International demand for New Zealand wine has surged over the past decade, with total export value now reaching a record-breaking $2 billion, for the 12 months to October 2020, according to New Zealand Winegrowers.
Ten years ago, New Zealand Winegrowers predicted that New Zealand wine exports would double and reach $2 billion in 2020. This forecast has come true, despite some challenging vintages, recessions, and now the current global pandemic.
“This milestone reflects the appreciation that the world has for New Zealand wine, and reinforces our international reputation for distinct, premium and sustainable wines,” said Clive Jones, chair of New Zealand Winegrowers.
“This year’s export result means that there are millions of bottles of New Zealand wine displayed in stores, in restaurants, or sitting on tables in dining rooms all around the world, proudly showing New Zealand on the label and profiling our wine regions.”
Ongoing strong export performance has seen an increase of 19% for the first four months of the new export year (July to October), on the same time in 2019.
The premium reputation of New Zealand wine has translated to real value in its major markets where the country remains either the highest or second highest priced wine category in the US, UK, Canada, and China.
“We are optimistic that demand for New Zealand wine will continue to grow in the year ahead, and then it will become a question of whether our supply can meet that demand,” continued Jones.
“While Sauvignon Blanc remains our flagship export, consumers are continuing to explore the diverse range of wine varieties we produce, with Pinot Noir remaining our second most exported variety, and Rosé and Pinot Gris becoming increasingly popular.”
The impact of COVID-19 on the industry has been mixed, as different parts of the industry face a range of opportunities and challenges.
The increasing costs of production and a potential labour shortage have also added pressure.

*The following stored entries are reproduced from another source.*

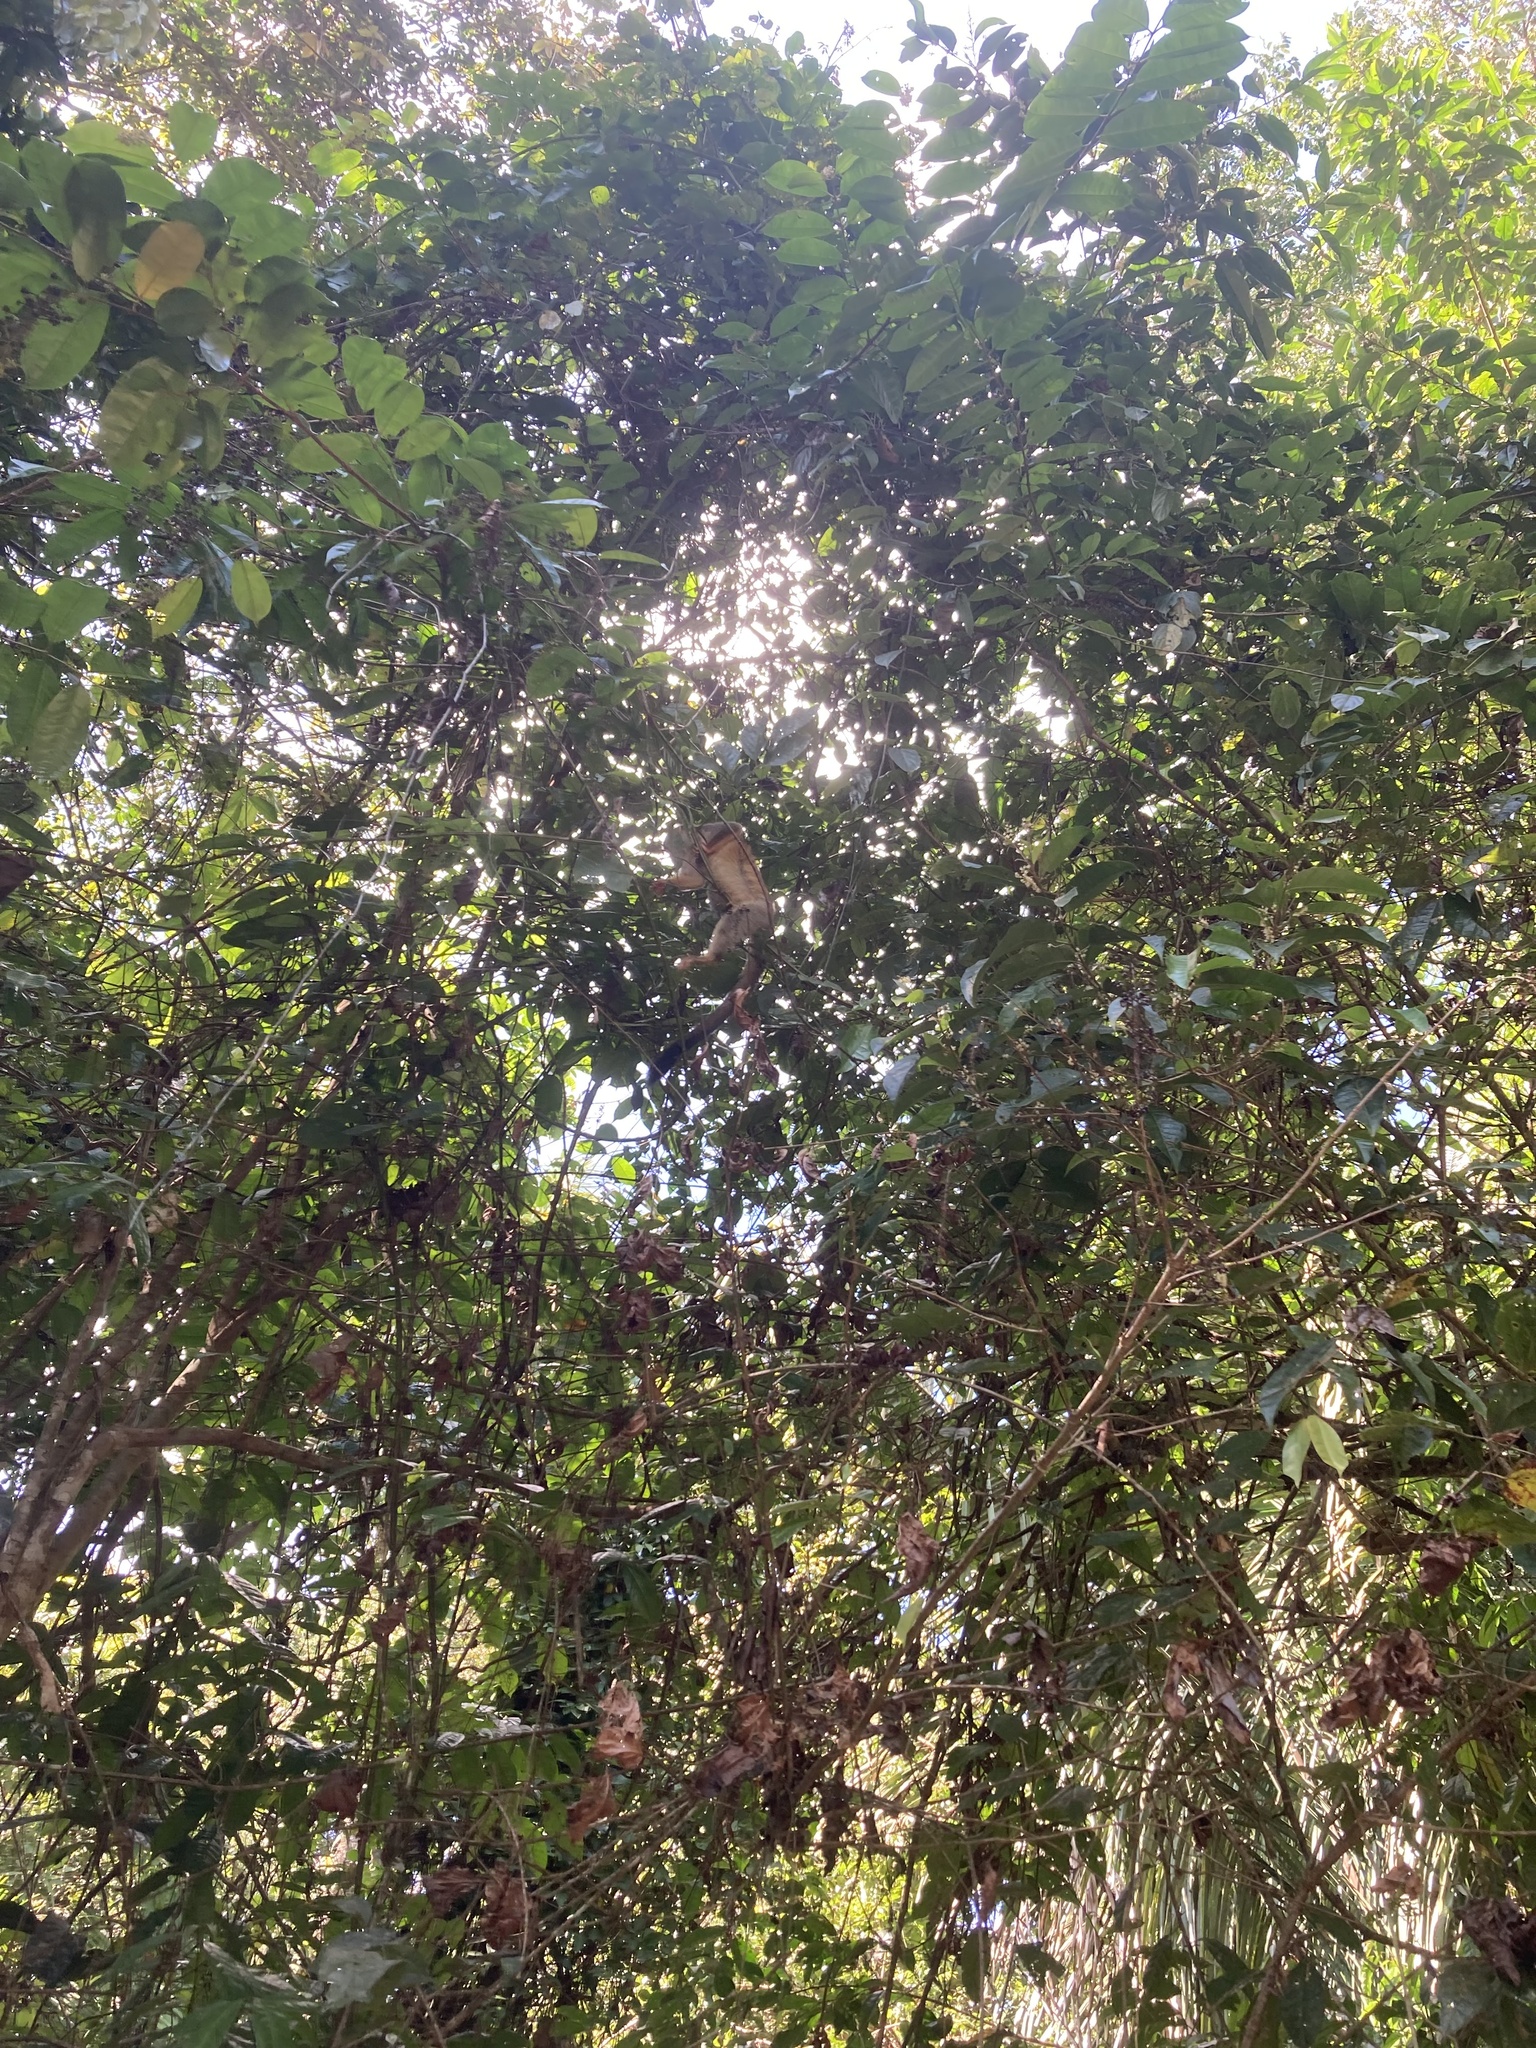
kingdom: Animalia
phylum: Chordata
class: Mammalia
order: Primates
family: Cebidae
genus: Saimiri
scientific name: Saimiri oerstedii
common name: Central american squirrel monkey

“Exports to our key international markets have increased beyond expectations this year, but on the other hand, wine businesses that sell predominantly through on-premise and wine tourism have experienced significant challenges,” said Jones.
“Encouragingly in the domestic market, we are seeing people continue to buy and support local.
“After the industry withstood the 2020 harvest during Level 4 lockdown, we were planning for a worst-case scenario. But instead what we have seen is that while the world has changed in 2020, what has not changed is people’s love for New Zealand wine.”